Why C Media
Media Buyer’s Guide: How to Target Chinese Audiences in the U.S. and Canada
Chinese consumers are a major market opportunity for brands and retailers in the U.S. and Canada, but their media habits may make them hard to reach.
At Why C Media, we help operators and brands target Chinese consumers in the United States and Canada through our favorite Chinese-language websites and platforms.
We can target Chinese consumers through our unique DSP, which provides access to high-quality advertising resources from Chinese publishers. This inventory cannot be acquired through public bidding and exchange.
Through our DSP, we have access to 99% of the list of available Chinese publishers in North America. Our niche audience can be broken down into Chinese consumers who have lived in the US and Canada for less than 10 years.
How big is China's consumer market in North America?
What makes the Chinese consumer in North America so hard to reach?
Because of their media habits, it is difficult to attract Chinese consumers. For example, a new person from China, who has lived in North America for three to five years and has a market of about 1,500,000 in the United States and 350,000 in Canada.
In the first few years of moving out of China, consumers will exhibit all of the following characteristics:
1. High purchase motivation or customer orientation
New immigrants from China will show above-average incentives to buy a range of goods and services. Banking, cars, insurance, real estate, and education are the most important categories in their consumption process.
2. Stick to digital media habits
New immigrants from China still retain many of their media habits at home, suggesting they tend to use Chinese-language websites and social media even when living in the United States and Canada. ComScore's key metrics report indicates that new users from China will derive up to 85% of the content they spend online from Chinese publishers.
Chinese newcomers from the U.S. or Canada, for example, tend to have a low index on YouTube, while YouKu tends to have a high index.
The main reason for media retention is that they want to access Chinese content on familiar platforms.
The unique digital media habits of Chinese advertisers pose a huge challenge for advertisers, as the places they most frequently visit online are disconnected from the advertising exchanges in North America.

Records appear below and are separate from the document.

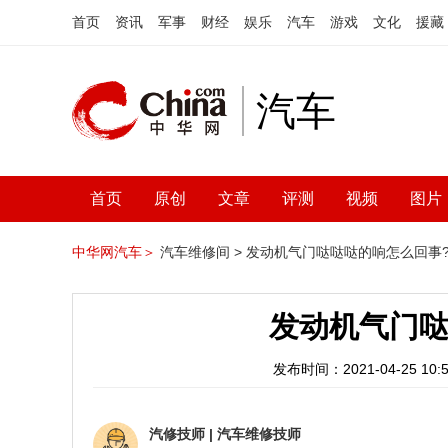
首页
资讯
军事
财经
娱乐
汽车
游戏
文化
援藏
汽车
首页
原创
文章
评测
视频
图片
中华网汽车＞
汽车维修间 >
发动机气门哒哒哒的响怎么回事
发动机气门哒
发布时间：2021-04-25 10:5
汽修技师
|
汽车维修技师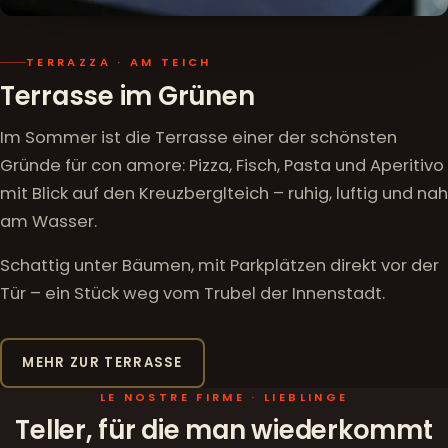
TERRAZZA · AM TEICH
Terrasse im Grünen
Im Sommer ist die Terrasse einer der schönsten
Gründe für con amore: Pizza, Fisch, Pasta und Aperitivo
mit Blick auf den Kreuzberglteich – ruhig, luftig und nah
am Wasser.
Schattig unter Bäumen, mit Parkplätzen direkt vor der
Tür – ein Stück weg vom Trubel der Innenstadt.
MEHR ZUR TERRASSE
LE NOSTRE FIRME · LIEBLINGE
Teller, für die man wiederkommt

This means that DSP, which operates in North America, cannot access advertising resources on Chinese websites. With this expansion, the use of DSPs in North America in The Chinese novice audience will be severely limited - an important market opportunity for many brands.
Why can't DSP in North America access advertising resources on Chinese websites?
Due to a set of censorship policies known as the "long firewall", the advertising resources of China's public distributors cannot be used in public bidding or transactions.
China's long firewall policy prohibits foreign (non-Chinese) media companies from participating in its media sector. This means that all the leading DSP and AD trading platforms outside China are unable to access the majority of publishers' advertising resources in China.
Lack of inventory access is one of the three reasons many media outlets plan to miss their target audience of Chinese consumers.
How do Why C Media help brands access to inventory on Chinese websites?
WHY C Media provides operator procedural direct/guaranteed services for operators and brands.
Through our exclusive license to the China Censorship Board and direct partnerships with distributors in China, Eastward Media can provide a guaranteed presence on approximately 98.7% of all Operators in China, WHY C MEDIA's websites, and video-streaming platforms.